Selected excerpt –
Pubdate: Mon, 19 Mar 2007
Source: Times Union (Albany, NY)
Copyright: 2007 Capital Newspapers Division of The Hearst Corporation


So here's New York, more than two months into a new gubernatorial 
administration in which all was supposed to be quite suddenly 
different. True, Governor Spitzer and the leaders of the Legislature 
can point to lots of progress in prevailing upon what long had been 
government by paralysis. But where is the commitment to reform the 
Rockefeller era drug laws, on the books for coming up on 34 years 
now? Mr. Spitzer was just beginning his campaign for governor, in 
December of 2004, when the collective injustice and futility of those 
laws were last addressed. It was a modest step that ended life 
imprisonment for the most serious drug offenses but ignored the 
plight of all those doing time for less severe drug crimes.

The tasks –
• A. List each labeled field in the header of the editorial on New York's drug laws, along with the value given for it.
• B. Translate this sentence from the editorial on New York's drug laws into Spanish: "But where is the commitment to reform the Rockefeller era drug laws, on the books for coming up on 34 years now?"
• C. Transcribe the editorial on New York's drug laws, everything from "Copyright: 2007 Capital" down to "severe drug crimes.".

Entries provided –
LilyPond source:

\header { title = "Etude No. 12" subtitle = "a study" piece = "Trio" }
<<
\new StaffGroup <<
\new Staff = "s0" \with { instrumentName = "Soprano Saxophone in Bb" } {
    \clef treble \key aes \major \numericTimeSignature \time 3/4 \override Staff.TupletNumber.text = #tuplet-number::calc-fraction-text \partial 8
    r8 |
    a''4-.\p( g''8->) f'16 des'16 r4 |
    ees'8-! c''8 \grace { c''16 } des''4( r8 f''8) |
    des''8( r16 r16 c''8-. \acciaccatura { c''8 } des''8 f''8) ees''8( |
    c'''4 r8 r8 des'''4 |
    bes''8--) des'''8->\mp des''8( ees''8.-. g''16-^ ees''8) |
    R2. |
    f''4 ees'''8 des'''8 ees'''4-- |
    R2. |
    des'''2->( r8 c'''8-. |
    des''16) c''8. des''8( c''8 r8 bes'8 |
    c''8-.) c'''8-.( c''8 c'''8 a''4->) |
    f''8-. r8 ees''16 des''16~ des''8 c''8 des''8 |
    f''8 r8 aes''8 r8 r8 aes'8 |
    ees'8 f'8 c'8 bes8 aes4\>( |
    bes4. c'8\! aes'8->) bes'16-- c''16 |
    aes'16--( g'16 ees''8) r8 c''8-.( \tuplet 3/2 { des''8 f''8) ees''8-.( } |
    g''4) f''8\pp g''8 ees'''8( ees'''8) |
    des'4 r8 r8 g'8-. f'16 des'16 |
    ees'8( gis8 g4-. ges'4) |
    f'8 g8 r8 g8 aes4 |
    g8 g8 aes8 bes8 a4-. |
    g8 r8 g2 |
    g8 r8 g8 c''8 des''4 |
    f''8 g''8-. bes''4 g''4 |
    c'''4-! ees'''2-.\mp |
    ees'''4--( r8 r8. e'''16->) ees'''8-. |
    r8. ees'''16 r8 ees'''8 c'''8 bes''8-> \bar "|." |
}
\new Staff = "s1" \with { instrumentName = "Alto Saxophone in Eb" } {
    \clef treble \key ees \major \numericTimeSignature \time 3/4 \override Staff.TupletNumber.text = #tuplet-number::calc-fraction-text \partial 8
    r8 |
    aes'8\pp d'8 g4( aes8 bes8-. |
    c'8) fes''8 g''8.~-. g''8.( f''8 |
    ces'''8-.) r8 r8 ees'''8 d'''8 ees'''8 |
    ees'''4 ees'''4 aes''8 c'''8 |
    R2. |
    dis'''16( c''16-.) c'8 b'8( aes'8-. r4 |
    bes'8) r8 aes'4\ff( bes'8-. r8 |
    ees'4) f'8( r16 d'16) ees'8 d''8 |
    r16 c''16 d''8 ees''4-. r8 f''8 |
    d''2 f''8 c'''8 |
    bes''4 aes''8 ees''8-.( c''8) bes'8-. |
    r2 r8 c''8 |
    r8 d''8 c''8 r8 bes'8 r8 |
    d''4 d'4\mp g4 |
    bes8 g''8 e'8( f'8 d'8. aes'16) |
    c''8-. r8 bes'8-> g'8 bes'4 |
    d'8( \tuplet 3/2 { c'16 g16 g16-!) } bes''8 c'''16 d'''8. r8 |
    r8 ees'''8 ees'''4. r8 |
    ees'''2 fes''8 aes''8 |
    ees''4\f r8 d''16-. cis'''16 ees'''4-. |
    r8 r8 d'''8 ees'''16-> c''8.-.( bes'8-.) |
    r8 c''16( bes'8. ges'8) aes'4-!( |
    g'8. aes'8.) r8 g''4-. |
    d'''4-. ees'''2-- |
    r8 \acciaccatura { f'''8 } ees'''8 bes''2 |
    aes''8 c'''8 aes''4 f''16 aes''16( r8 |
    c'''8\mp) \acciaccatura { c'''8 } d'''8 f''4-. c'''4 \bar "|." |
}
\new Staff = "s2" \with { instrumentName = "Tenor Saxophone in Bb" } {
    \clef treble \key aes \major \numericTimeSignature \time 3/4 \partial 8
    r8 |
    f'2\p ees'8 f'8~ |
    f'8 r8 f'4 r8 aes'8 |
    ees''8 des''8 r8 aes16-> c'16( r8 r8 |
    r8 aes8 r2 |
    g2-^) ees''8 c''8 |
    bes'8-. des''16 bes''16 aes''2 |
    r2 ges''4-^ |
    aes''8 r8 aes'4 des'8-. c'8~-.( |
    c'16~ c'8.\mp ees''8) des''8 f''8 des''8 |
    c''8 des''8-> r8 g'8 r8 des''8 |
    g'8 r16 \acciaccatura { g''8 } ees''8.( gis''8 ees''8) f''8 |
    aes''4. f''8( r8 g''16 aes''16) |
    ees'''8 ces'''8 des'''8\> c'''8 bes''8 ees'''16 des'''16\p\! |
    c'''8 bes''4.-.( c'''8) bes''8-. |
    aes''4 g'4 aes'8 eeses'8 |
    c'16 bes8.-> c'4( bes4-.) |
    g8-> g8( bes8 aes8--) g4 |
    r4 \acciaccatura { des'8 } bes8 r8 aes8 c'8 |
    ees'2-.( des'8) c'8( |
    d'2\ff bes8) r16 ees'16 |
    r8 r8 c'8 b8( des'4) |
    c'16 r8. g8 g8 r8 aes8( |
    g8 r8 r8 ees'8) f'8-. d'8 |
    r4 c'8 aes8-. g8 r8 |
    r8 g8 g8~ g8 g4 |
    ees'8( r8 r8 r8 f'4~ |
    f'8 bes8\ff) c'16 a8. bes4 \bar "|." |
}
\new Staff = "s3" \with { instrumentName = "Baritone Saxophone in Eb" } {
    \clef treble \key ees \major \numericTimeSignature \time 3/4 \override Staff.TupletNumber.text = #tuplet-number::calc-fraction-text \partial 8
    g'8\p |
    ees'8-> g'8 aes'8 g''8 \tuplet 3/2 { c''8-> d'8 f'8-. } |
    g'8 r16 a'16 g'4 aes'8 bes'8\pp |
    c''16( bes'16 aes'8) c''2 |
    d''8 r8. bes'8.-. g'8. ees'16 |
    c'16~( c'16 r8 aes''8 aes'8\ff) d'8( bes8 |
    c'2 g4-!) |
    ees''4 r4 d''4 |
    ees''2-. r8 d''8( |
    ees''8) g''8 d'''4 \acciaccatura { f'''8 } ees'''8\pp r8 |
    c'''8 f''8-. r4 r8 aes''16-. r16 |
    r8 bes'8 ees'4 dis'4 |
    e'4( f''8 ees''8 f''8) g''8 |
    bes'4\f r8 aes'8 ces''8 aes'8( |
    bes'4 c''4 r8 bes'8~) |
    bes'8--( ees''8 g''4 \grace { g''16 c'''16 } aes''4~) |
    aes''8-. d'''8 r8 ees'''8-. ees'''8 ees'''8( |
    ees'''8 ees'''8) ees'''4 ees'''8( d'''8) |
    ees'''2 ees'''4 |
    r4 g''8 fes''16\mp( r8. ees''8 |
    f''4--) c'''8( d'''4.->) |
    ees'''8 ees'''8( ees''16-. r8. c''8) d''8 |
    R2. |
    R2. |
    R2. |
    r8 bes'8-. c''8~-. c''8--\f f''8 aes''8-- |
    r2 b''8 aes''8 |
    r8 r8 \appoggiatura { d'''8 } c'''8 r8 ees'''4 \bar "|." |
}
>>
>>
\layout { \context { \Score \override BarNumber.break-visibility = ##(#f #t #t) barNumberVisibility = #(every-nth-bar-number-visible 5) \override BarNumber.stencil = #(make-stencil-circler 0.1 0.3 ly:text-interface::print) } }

Expected results –
• A.
Pubdate: Mon, 19 Mar 2007
Source: Times Union (Albany, NY)
Copyright: 2007 Capital Newspapers Division of The Hearst Corporation

• B. Pero ¿dónde está el compromiso de reformar las leyes antidrogas de la era Rockefeller, vigentes desde hace casi 34 años?

• C.
Copyright: 2007 Capital Newspapers Division of The Hearst Corporation


So here's New York, more than two months into a new gubernatorial 
administration in which all was supposed to be quite suddenly 
different. True, Governor Spitzer and the leaders of the Legislature 
can point to lots of progress in prevailing upon what long had been 
government by paralysis. But where is the commitment to reform the 
Rockefeller era drug laws, on the books for coming up on 34 years 
now? Mr. Spitzer was just beginning his campaign for governor, in 
December of 2004, when the collective injustice and futility of those 
laws were last addressed. It was a modest step that ended life 
imprisonment for the most serious drug offenses but ignored the 
plight of all those doing time for less severe drug crimes.